For further examples, let's turn to the saints. Two saints who have guided me through cultural discernment are Matteo Ricci and Kateri Tekakwitha. Both saints carefully discerned the wisdom of God revealed through multiple cultures while avoiding harmful spiritual practices.
Ricci was from Italy, a largely Christian nation, and encountered God in a non-Christian culture when he was sent to China. He spoke Chinese, dressed in the robes of local scholars, studied Confucian philosophy, and used Confucian language to explain that Jesus came to fulfill Chinese culture—not to replace it. He encouraged mutual cultural exchanges between Europe and China. Ricci affirmed the veneration of ancestors (doesn't that sound a lot like praying with the saints?). But there were certain cultural practices, like prostitution, that he did not support. With a solid Jesuit formation, he understood the difference between spiritually healthy and unhealthy practices. He deeply respected the wisdom that the Holy Spirit had given to the people of China—and he proclaimed the gospel of the Trinitarian God. During Ricci's time in China, thousands of people converted to Christianity while remaining faithful to their own Chinese culture.

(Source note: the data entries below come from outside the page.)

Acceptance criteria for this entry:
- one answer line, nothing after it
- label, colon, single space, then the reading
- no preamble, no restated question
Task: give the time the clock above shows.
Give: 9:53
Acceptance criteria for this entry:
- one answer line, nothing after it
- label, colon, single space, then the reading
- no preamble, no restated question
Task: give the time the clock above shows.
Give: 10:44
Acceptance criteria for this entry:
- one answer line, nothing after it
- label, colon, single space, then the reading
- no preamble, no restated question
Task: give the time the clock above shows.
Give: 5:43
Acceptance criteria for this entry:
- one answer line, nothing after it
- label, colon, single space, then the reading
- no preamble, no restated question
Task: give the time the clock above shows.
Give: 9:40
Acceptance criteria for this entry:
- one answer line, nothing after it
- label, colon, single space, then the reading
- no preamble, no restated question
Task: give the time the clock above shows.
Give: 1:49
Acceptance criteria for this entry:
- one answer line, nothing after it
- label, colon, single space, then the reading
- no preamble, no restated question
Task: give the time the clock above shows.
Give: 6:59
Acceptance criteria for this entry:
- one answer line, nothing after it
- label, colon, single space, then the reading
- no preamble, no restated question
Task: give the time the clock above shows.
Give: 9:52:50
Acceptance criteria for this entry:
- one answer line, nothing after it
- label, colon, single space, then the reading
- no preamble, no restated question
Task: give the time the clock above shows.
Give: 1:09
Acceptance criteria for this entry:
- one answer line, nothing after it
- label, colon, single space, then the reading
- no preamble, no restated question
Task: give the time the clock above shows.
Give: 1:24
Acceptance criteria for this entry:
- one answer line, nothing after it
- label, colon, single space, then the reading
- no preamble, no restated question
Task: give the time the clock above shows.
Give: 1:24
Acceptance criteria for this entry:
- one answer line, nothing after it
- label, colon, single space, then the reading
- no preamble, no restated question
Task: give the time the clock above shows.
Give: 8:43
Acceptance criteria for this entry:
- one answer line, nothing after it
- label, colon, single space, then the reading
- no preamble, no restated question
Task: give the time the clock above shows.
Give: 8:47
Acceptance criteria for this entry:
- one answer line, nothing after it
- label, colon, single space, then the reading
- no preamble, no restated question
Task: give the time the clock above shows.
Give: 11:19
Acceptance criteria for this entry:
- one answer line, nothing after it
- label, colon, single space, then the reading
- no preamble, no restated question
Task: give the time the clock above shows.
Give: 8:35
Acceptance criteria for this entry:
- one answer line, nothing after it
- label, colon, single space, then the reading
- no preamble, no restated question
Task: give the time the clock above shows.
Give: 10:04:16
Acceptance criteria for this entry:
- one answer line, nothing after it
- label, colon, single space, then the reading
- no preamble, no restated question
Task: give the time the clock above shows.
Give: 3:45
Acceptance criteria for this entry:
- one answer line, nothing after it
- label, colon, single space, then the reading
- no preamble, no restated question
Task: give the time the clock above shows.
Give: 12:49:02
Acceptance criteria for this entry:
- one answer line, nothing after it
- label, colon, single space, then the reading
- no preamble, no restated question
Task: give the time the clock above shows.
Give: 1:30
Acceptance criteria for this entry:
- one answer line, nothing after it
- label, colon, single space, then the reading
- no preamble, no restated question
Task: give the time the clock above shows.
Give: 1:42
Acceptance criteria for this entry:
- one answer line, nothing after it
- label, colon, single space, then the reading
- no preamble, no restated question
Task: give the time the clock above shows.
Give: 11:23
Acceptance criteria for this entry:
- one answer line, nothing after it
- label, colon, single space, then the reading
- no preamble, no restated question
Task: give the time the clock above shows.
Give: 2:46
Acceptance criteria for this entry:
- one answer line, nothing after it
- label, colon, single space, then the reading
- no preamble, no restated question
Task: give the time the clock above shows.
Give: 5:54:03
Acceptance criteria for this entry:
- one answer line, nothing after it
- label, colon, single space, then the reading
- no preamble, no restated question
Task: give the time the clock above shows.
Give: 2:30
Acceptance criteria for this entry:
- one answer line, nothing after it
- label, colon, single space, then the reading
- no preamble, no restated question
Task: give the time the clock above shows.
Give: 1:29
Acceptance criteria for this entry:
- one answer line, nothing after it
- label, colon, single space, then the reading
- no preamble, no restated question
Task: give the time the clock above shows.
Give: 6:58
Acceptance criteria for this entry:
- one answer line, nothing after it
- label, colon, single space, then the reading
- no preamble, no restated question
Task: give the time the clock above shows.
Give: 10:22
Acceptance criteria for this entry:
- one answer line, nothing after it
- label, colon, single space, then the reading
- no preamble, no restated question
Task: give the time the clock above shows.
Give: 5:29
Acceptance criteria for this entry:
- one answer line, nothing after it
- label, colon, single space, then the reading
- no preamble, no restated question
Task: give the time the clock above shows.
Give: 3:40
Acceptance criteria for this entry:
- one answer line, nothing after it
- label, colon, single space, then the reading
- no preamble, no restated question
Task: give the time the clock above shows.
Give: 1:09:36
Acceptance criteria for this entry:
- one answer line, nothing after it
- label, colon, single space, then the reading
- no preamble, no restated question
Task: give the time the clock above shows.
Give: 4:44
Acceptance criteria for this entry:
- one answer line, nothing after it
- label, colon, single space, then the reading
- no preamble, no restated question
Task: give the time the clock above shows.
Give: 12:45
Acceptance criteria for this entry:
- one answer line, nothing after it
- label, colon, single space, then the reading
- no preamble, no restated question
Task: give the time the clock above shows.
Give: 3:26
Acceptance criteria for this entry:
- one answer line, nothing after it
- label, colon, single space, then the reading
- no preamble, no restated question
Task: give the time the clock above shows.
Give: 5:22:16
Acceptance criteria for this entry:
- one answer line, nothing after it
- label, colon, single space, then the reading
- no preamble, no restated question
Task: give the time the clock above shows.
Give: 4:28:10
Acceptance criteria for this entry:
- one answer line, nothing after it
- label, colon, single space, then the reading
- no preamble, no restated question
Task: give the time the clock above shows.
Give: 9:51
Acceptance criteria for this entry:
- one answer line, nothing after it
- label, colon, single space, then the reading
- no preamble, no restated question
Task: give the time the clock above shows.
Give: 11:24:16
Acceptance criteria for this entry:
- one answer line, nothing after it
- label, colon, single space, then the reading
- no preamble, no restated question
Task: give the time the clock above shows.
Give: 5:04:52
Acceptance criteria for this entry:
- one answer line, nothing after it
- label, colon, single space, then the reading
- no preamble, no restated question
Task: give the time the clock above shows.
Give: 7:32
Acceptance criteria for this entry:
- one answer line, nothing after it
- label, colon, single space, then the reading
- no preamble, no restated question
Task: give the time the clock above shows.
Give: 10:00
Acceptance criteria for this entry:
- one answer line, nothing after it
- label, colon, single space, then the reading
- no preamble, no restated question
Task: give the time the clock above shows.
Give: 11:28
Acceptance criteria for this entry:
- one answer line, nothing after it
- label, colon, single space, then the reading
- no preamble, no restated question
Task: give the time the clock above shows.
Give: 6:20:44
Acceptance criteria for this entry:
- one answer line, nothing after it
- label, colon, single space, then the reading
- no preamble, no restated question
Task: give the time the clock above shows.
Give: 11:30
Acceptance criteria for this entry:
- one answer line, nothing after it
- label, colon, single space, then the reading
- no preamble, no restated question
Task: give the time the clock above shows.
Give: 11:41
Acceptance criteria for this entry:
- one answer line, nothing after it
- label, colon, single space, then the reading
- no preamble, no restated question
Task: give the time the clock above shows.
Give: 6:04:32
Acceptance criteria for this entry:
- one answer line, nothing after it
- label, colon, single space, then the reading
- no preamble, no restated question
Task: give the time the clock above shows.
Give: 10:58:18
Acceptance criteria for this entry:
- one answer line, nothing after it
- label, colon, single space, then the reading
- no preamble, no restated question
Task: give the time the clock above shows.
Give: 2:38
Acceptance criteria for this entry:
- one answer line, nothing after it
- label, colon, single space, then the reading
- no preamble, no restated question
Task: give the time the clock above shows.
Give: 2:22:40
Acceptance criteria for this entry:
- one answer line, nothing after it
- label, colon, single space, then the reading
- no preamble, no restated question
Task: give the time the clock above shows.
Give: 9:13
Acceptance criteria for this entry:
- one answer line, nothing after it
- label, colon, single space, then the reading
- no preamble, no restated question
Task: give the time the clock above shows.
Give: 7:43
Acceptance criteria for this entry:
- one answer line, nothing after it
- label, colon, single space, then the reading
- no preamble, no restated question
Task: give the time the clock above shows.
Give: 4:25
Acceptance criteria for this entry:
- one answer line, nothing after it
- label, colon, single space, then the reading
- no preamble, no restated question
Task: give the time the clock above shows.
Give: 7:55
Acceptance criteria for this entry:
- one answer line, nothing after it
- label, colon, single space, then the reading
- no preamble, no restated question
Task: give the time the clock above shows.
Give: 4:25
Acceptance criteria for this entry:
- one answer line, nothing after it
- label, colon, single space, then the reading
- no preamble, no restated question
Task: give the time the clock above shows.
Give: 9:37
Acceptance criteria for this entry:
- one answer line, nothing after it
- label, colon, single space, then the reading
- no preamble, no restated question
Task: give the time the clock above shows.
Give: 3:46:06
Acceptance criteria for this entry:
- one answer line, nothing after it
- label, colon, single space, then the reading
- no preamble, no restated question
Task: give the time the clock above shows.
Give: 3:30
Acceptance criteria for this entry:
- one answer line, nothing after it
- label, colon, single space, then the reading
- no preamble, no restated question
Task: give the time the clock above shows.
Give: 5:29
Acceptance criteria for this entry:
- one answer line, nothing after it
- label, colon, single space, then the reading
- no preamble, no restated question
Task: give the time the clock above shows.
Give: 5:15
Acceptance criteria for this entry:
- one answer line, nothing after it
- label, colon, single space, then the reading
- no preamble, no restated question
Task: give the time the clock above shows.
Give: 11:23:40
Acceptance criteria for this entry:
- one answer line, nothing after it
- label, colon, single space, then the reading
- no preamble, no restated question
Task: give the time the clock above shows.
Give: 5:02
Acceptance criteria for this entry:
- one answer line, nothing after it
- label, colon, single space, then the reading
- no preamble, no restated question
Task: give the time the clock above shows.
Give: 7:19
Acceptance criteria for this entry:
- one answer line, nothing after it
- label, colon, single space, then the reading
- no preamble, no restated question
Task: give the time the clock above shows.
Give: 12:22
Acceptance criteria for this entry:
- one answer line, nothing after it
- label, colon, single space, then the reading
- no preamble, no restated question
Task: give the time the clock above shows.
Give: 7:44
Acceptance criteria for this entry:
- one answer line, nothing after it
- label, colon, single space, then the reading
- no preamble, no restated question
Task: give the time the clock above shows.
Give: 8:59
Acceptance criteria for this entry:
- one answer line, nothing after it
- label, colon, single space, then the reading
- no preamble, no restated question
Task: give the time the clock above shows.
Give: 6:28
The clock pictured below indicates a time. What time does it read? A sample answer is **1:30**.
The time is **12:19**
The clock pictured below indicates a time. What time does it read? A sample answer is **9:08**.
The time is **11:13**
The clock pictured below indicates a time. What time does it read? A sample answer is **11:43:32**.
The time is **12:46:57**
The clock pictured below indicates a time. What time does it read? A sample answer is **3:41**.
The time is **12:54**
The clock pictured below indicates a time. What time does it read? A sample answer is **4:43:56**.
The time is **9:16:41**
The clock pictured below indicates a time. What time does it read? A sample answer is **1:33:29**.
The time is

Tekakwitha, a Mohawk Native American, grew up practicing a non-Christian religion. As a teenager, she encountered some Jesuit priests and fell in love with Jesus. But she did not give up her identity as a Mohawk. In fact, even after her conversion to Christianity, she continued to practice Mohawk prayer traditions, especially when praying for the conversion of her people. She understood how to differentiate between worship of false gods and worship of the One True God through Mohawk traditions.
During my lifetime, I have been invited to pour libation to my ancestors, meditate in a Buddhist style, pray in pagan temples, pray in a Mosque, read the Quran, exercise in Western-style yoga classes, and participate in many different traditions. Before making a decision to accept or decline such invitations, I ask Saints Matteo Ricci and Kateri Tekakwitha to pray for me. And I keep my heart focused on Christ, who is the Way, the Truth, and the Life (John 14:6). By spending time in prayer, receiving the Sacraments, studying Scripture, and following the models left for us by the saints, I feel confident that the Lord can teach me which customs to avoid and which ones to embrace. I can learn about new and different cultural practices without fear. What may seem strange on the outside might help me pray to Jesus if I only listen closely.